One liners, and the perils of social media

We Turkish are little specks, worker bees, in the hive of the world that is run by the Queen Bee, America. We grow up comparing and finding ways to be even 10 or 11. You grow up being number one.

Adalet in What Survives

One liners, two liners, what do they want from me? I do not write thrillers. I do not write action. I am quite content in the genre of literary and sometimes historical fiction. I am a writer who writes because it is simply what I do. I love to put ideas on the page, and to express them through my characters.

I am a dinosaur, burned out on the pressures of social media. I would have liked to have lived in the time of paper and pen only, even if making corrections and revisions would have been so much more tiresome. Oh yes, it is wonderful to move a sentence or a paragraph from here to there, to insert or remove whole chapters with the touch of a few fingers, to push a key and change a word throughout the entire text. I do confess to relishing and utilizing these technical capacities with delight. But along with these indisputable advantages, the digital age has a worrisome downside. We seem to have lost sight of the art of the long form. Everything must conform to the rapid attention span of a minute—or perhaps only a few seconds. Has everyone developed a case of ADHD?

I am asked for quotations from my novels to post online. Fine. I can do this. I find some. No, no. They are too long.
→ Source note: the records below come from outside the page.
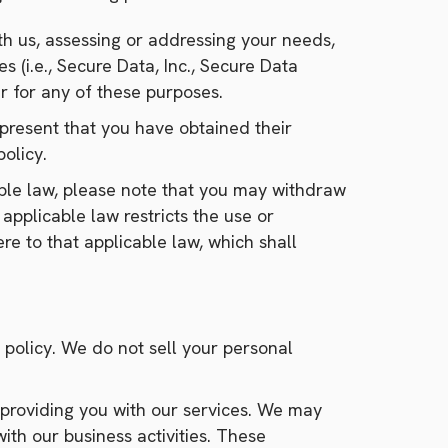
th us, assessing or addressing your needs,
 (i.e., Secure Data, Inc., Secure Data
r for any of these purposes.
epresent that you have obtained their
olicy.
able law, please note that you may withdraw
 applicable law restricts the use or
re to that applicable law, which shall
y policy. We do not sell your personal
 providing you with our services. We may
ith our business activities. These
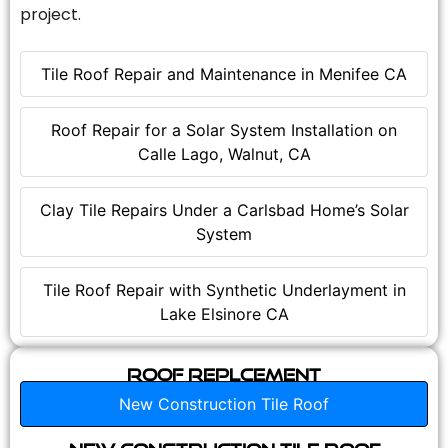
project.
Tile Roof Repair and Maintenance in Menifee CA
Roof Repair for a Solar System Installation on
Calle Lago, Walnut, CA
Clay Tile Repairs Under a Carlsbad Home’s Solar
System
Tile Roof Repair with Synthetic Underlayment in
Lake Elsinore CA
Roof Replcement
New Construction Tile Roof
New Construction Tile Roof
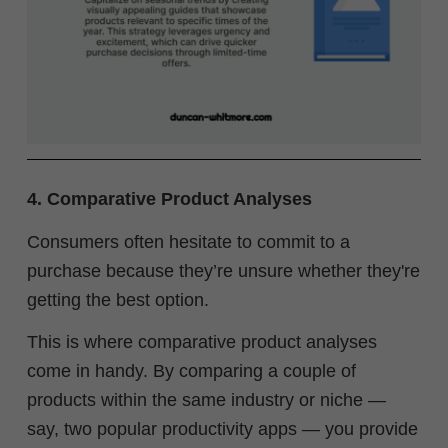
4. Comparative Product Analyses
Consumers often hesitate to commit to a
purchase because they’re unsure whether they're
getting the best option.
This is where comparative product analyses
come in handy. By comparing a couple of
products within the same industry or niche —
say, two popular productivity apps — you provide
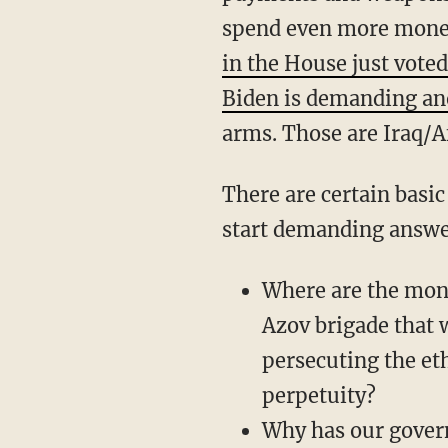
spend even more mone
in the House just voted
Biden is demanding ano
arms. Those are Iraq/A
There are certain basic questions anyone should be asking at this point. Republicans should
start demanding answer
Where are the mon
Azov brigade that w
persecuting the eth
perpetuity?
Why has our gove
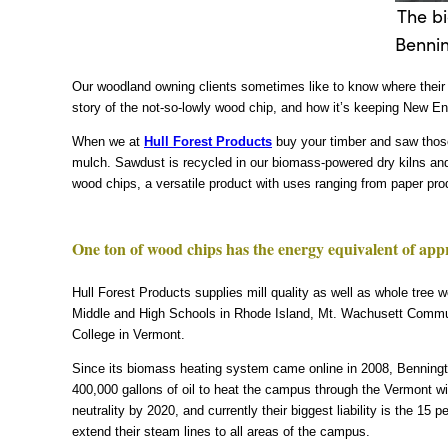
The bi
Bennin
Our woodland owning clients sometimes like to know where their w
story of the not-so-lowly wood chip, and how it’s keeping New En
When we at
Hull Forest Products
buy your timber and saw those
mulch. Sawdust is recycled in our biomass-powered dry kilns and
wood chips, a versatile product with uses ranging from paper pro
One ton of wood chips has the energy equivalent of appro
Hull Forest Products supplies mill quality as well as whole tree 
Middle and High Schools in Rhode Island, Mt. Wachusett Commun
College in Vermont.
Since its biomass heating system came online in 2008, Benningt
400,000 gallons of oil to heat the campus through the Vermont w
neutrality by 2020, and currently their biggest liability is the 
extend their steam lines to all areas of the campus.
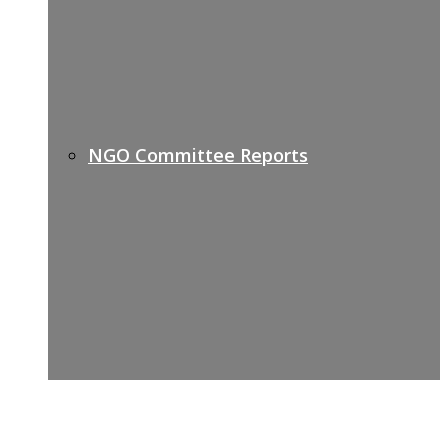
NGO Committee Reports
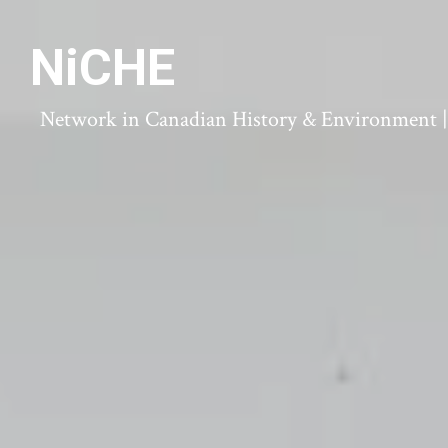
NiCHE
Network in Canadian History & Environment | N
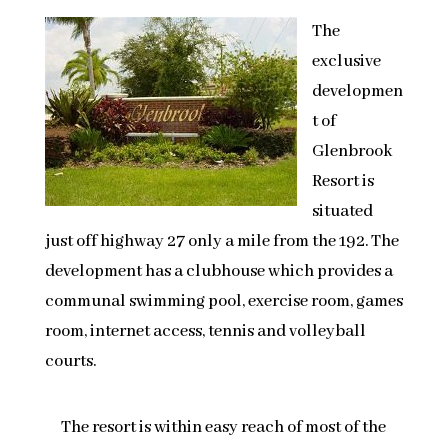
The
exclusive
developmen
t of
Glenbrook
Resort is
situated
just off highway 27 only a mile from the 192. The
development has a clubhouse which provides a
communal swimming pool, exercise room, games
room, internet access, tennis and volleyball
courts.
The resort is within easy reach of most of the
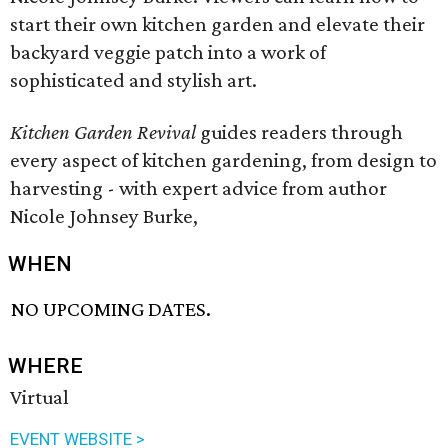
start their own kitchen garden and elevate their
backyard veggie patch into a work of
sophisticated and stylish art.
Kitchen Garden Revival
guides readers through
every aspect of kitchen gardening, from design to
harvesting - with expert advice from author
Nicole Johnsey Burke,
WHEN
NO UPCOMING DATES.
WHERE
Virtual
EVENT WEBSITE >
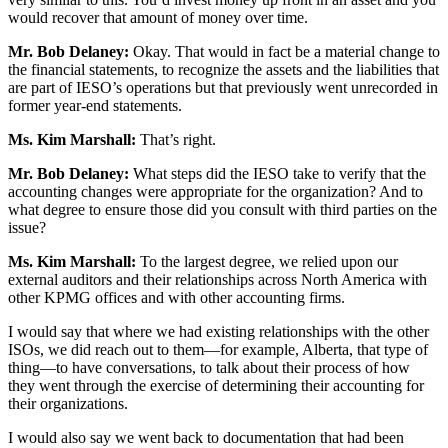
would recover that amount of money over time.
Mr. Bob Delaney:
Okay. That would in fact be a material change to
the financial statements, to recognize the assets and the liabilities that
are part of IESO’s operations but that previously went unrecorded in
former year-end statements.
Ms. Kim Marshall:
That’s right.
Mr. Bob Delaney:
What steps did the IESO take to verify that the
accounting changes were appropriate for the organization? And to
what degree to ensure those did you consult with third parties on the
issue?
Ms. Kim Marshall:
To the largest degree, we relied upon our
external auditors and their relationships across North America with
other KPMG offices and with other accounting firms.
I would say that where we had existing relationships with the other
ISOs, we did reach out to them—for example, Alberta, that type of
thing—to have conversations, to talk about their process of how
they went through the exercise of determining their accounting for
their organizations.
I would also say we went back to documentation that had been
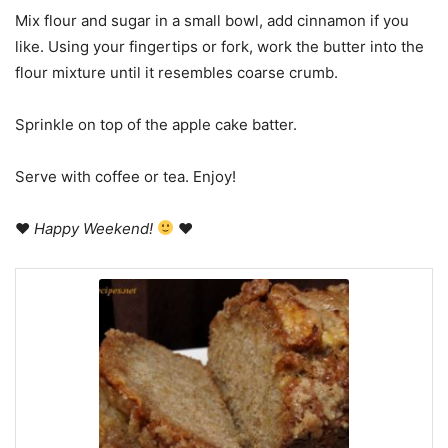
Mix flour and sugar in a small bowl, add cinnamon if you
like. Using your fingertips or fork, work the butter into the
flour mixture until it resembles coarse crumb.
Sprinkle on top of the apple cake batter.
Serve with coffee or tea. Enjoy!
♥
Happy Weekend!
♥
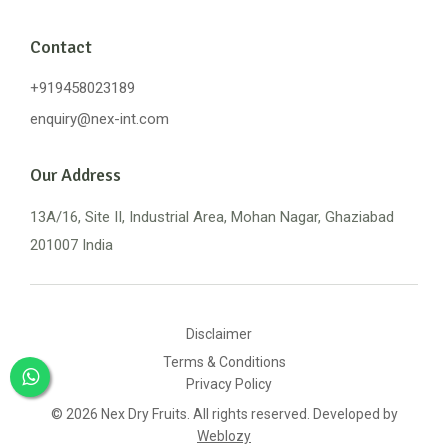
Contact
+919458023189
enquiry@nex-int.com
Our Address
13A/16, Site II, Industrial Area, Mohan Nagar, Ghaziabad
201007 India
Disclaimer
Terms & Conditions
Privacy Policy
© 2026 Nex Dry Fruits. All rights reserved. Developed by
Weblozy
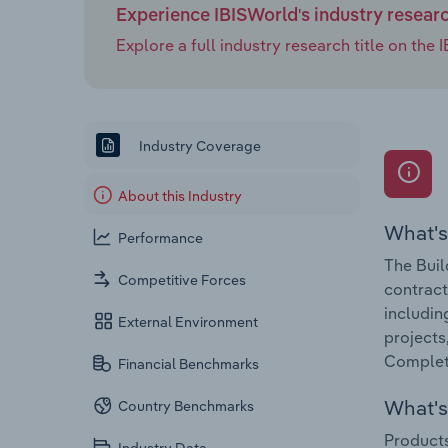
Experience IBISWorld's industry resear
Explore a full industry research title on th
Industry Coverage
About this Industry
What's
Performance
The Buil
Competitive Forces
contract
includin
External Environment
projects
Completi
Financial Benchmarks
What's 
Country Benchmarks
Products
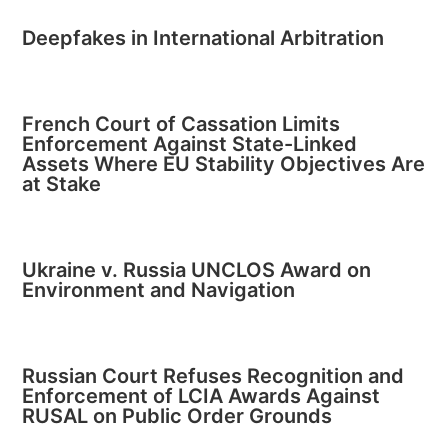
Deepfakes in International Arbitration
French Court of Cassation Limits
Enforcement Against State-Linked
Assets Where EU Stability Objectives Are
at Stake
Ukraine v. Russia UNCLOS Award on
Environment and Navigation
Russian Court Refuses Recognition and
Enforcement of LCIA Awards Against
RUSAL on Public Order Grounds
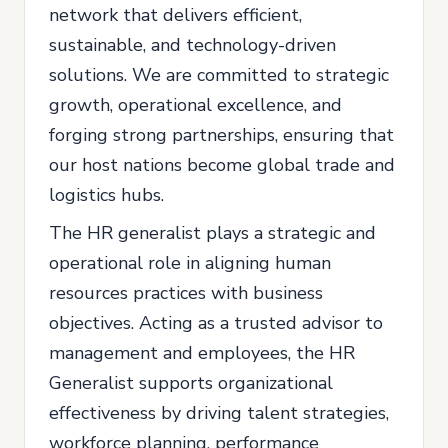
network that delivers efficient,
sustainable, and technology-driven
solutions. We are committed to strategic
growth, operational excellence, and
forging strong partnerships, ensuring that
our host nations become global trade and
logistics hubs.
The HR generalist plays a strategic and
operational role in aligning human
resources practices with business
objectives. Acting as a trusted advisor to
management and employees, the HR
Generalist supports organizational
effectiveness by driving talent strategies,
workforce planning, performance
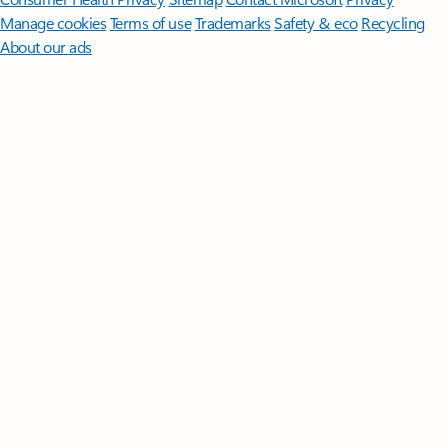
Manage cookies
Terms of use
Trademarks
Safety & eco
Recycling
About our ads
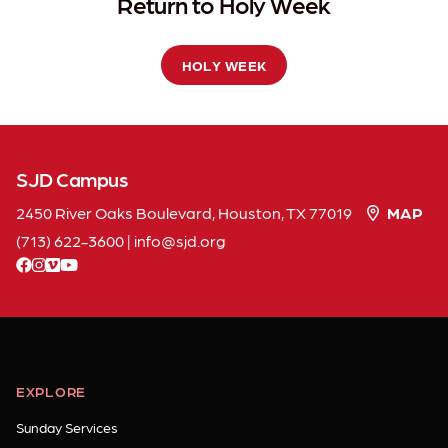
Return to Holy Week
HOLY WEEK
SJD Campus
2450 River Oaks Boulevard, Houston, TX 77019
MAP
(713) 622-3600
|
info
sjd
org
facebook
instagram
vimeo
youtube
EXPLORE
Sunday Services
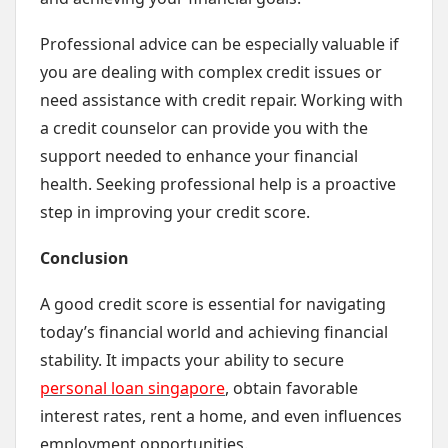
Professional advice can be especially valuable if
you are dealing with complex credit issues or
need assistance with credit repair. Working with
a credit counselor can provide you with the
support needed to enhance your financial
health. Seeking professional help is a proactive
step in improving your credit score.
Conclusion
A good credit score is essential for navigating
today’s financial world and achieving financial
stability. It impacts your ability to secure
personal loan singapore
, obtain favorable
interest rates, rent a home, and even influences
employment opportunities.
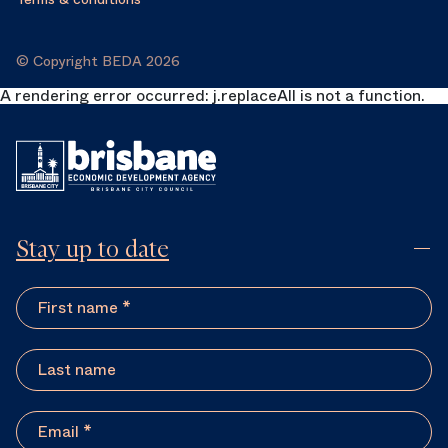
© Copyright BEDA 2026
A rendering error occurred:
j.replaceAll is not a function
.
Stay up to date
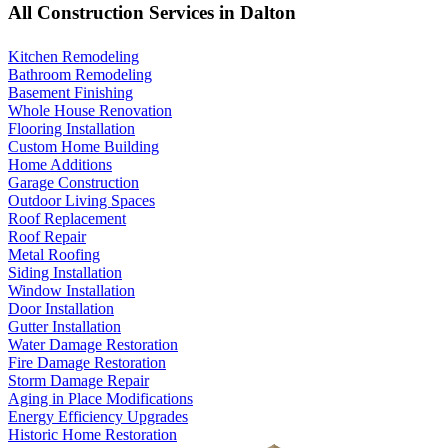
All Construction Services in Dalton
Kitchen Remodeling
Bathroom Remodeling
Basement Finishing
Whole House Renovation
Flooring Installation
Custom Home Building
Home Additions
Garage Construction
Outdoor Living Spaces
Roof Replacement
Roof Repair
Metal Roofing
Siding Installation
Window Installation
Door Installation
Gutter Installation
Water Damage Restoration
Fire Damage Restoration
Storm Damage Repair
Aging in Place Modifications
Energy Efficiency Upgrades
Historic Home Restoration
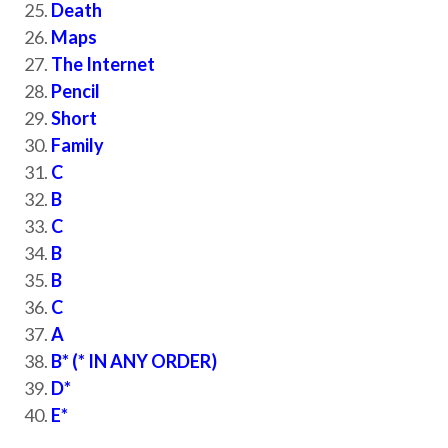
Death
Maps
The Internet
Pencil
Short
Family
C
B
C
B
B
C
A
B* (* IN ANY ORDER)
D*
E*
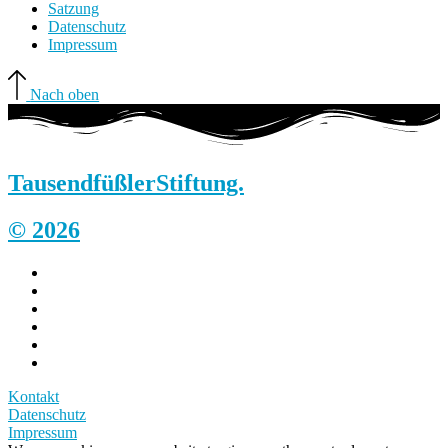
Satzung
Datenschutz
Impressum
Nach oben
Tausendfüßler
Stiftung.
© 2026
Kontakt
Datenschutz
Impressum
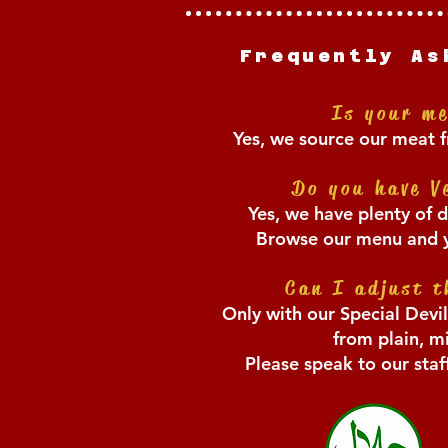
Frequently As
Is your m
Yes, we source our meat f
Do you have V
Yes, we have plenty of d
Browse our menu and yo
Ca
n I adjust t
Only with our Special Devi
from plain, mi
Please speak to our sta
Forget if cutting them makes them have no meaning, or that my thinking and writing process does not happen in Twitter and Instagram blurts. Perhaps I could create lines that I could disperse in my literary fiction, like spice, a few fingers of cumin, a tap of coriander, here and there. “The shadow moved behind her dresser, and her blood ran cold.” Too cliché? “The knife pressed hard against her ribs. His elbow jamming into her throat prevented her from crying out. She thought this might be the end.” Too long again? Let’s cut “She thought this might be the end.” Ah well, still too cliché. Oh, these lines have nothing at all to do with anything and actually do not appear in my novels. What does it matter? Will anyone who reads these quotations ever read the novels? I must say I have my doubts.

I am told that this is how people choose their reading material these days. If so, I probably have little hope of ever being read, even if I do try my very best to comply with the instructions I am given. I wonder how Charles Dickens would have fared in this climate. Actually, he probably would have done much better than I. He certainly was a much superior writer, and so I can imagine he would have found a way. And if I examine his opus, I can guess that I would find plenty of one liners. And so I tell myself, stop complaining and go back to the drawing board. This is 2022. And I am confident there is a lot I would not like about 1800s England.